When do NC CPA licenses renew?+

North Carolina CPA licenses renew annually by June 30. CPAs must complete 40 CPE hours per year, including at least 2 hours of professional ethics covering NC rules.

Can a CPA from another state practice in North Carolina?+

Yes — NC recognizes CPA mobility for individuals in good standing under a substantially equivalent license. Firms providing attest services (audits, reviews, compilations) to NC clients must still register with the NCSBCPA.

Is CPAverify the same as a state board lookup?+

CPAverify is a free NASBA-hosted aggregator that searches roughly 47 of 55 U.S. jurisdictions in one place. It's the fastest first stop, but a small number of boards aren't in the index — and the state board's own portal is always the authoritative source for status, expiration, and discipline.

What does it cost to verify a CPA license?+

Nothing.
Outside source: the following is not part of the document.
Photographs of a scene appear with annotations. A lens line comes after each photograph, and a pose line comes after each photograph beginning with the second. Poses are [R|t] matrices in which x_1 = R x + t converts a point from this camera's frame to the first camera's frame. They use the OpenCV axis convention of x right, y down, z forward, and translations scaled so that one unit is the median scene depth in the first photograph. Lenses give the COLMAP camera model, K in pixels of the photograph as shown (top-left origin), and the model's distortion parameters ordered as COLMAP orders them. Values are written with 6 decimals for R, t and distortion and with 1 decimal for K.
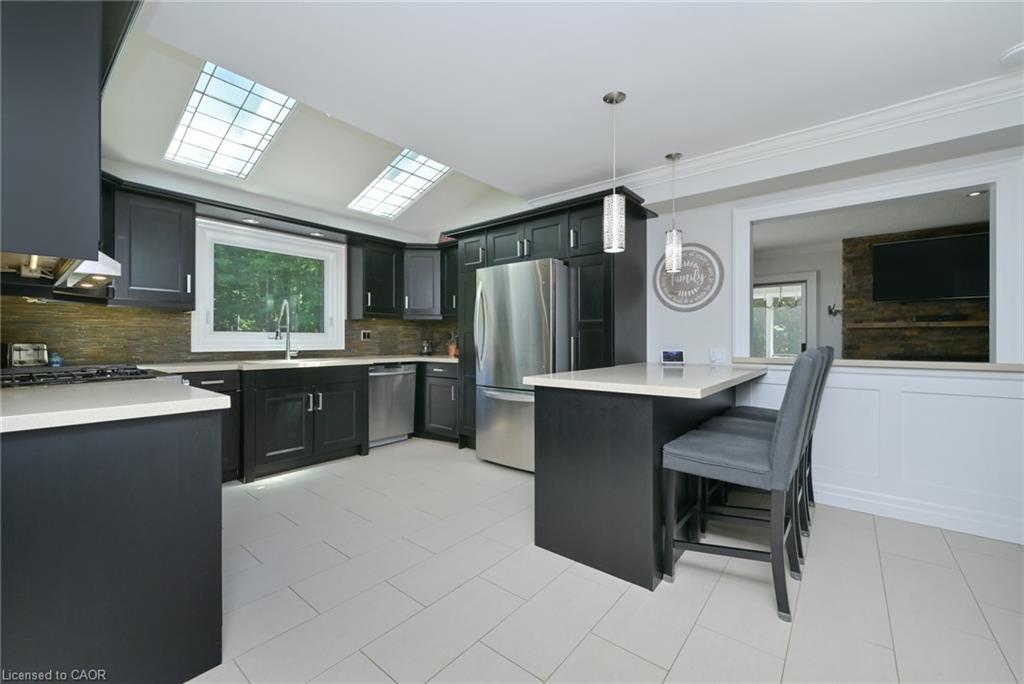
lens RADIAL K [[412.4, 0, 512.7], [0, 412.4, 339.2], [0, 0, 1]] dist [-0.000748, -0.000102]
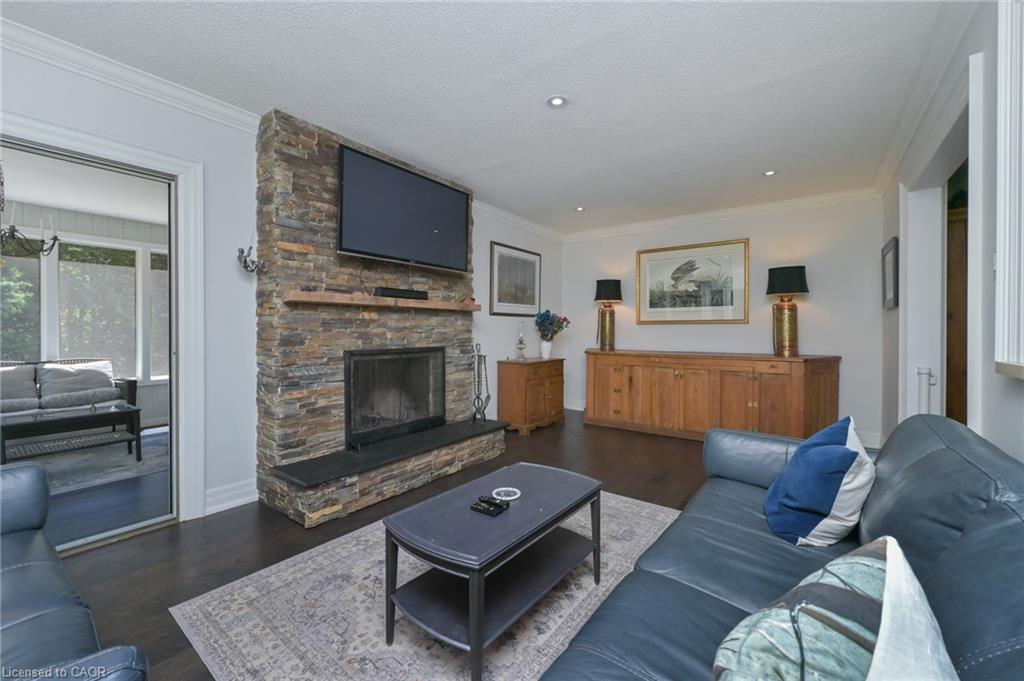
lens RADIAL K [[406.2, 0, 516.0], [0, 406.2, 333.2], [0, 0, 1]] dist [0.001565, 0.000047]
pose [[-0.033378, -0.011834, 0.999373, 0.358327], [-0.005230, 0.999918, 0.011666, 0.003532], [-0.999429, -0.004838, -0.033437, 0.802060]]
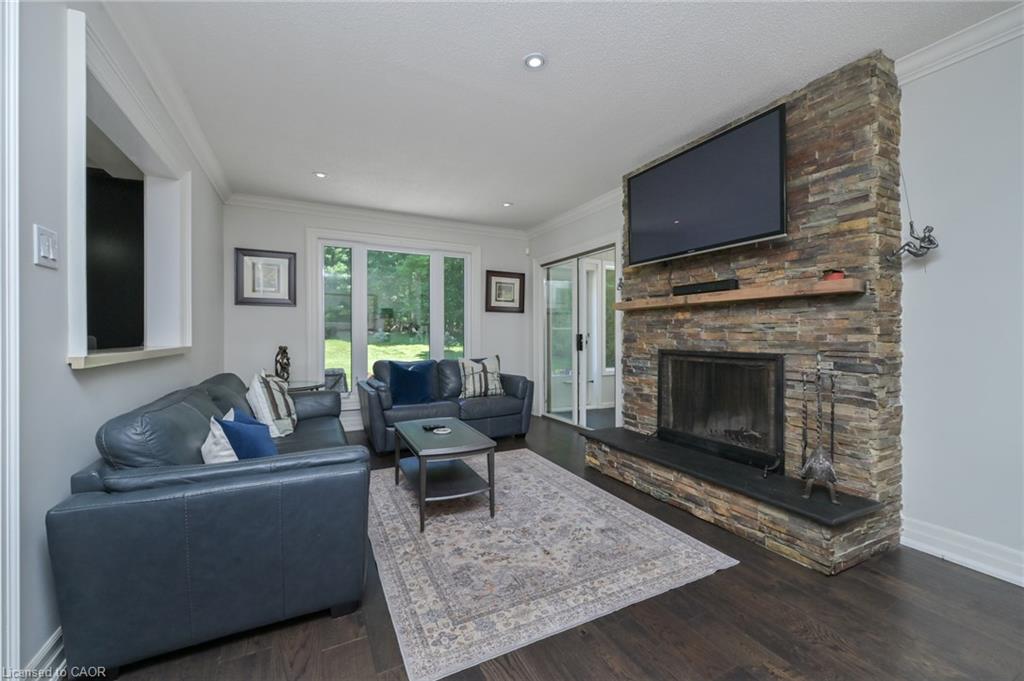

Every state board publishes a free license lookup, and NASBA's CPAverify is free as well. If a site charges a fee to confirm a CPA's status, it's not the board — it's a third party.

Can a CPA practice in a state where they aren't licensed?+

Yes — under CPA mobility, a CPA in good standing in one state can serve clients in most other states without a second license, as long as they hold a substantially equivalent license. Attest work (audits, reviews) often still requires firm registration in the client's state.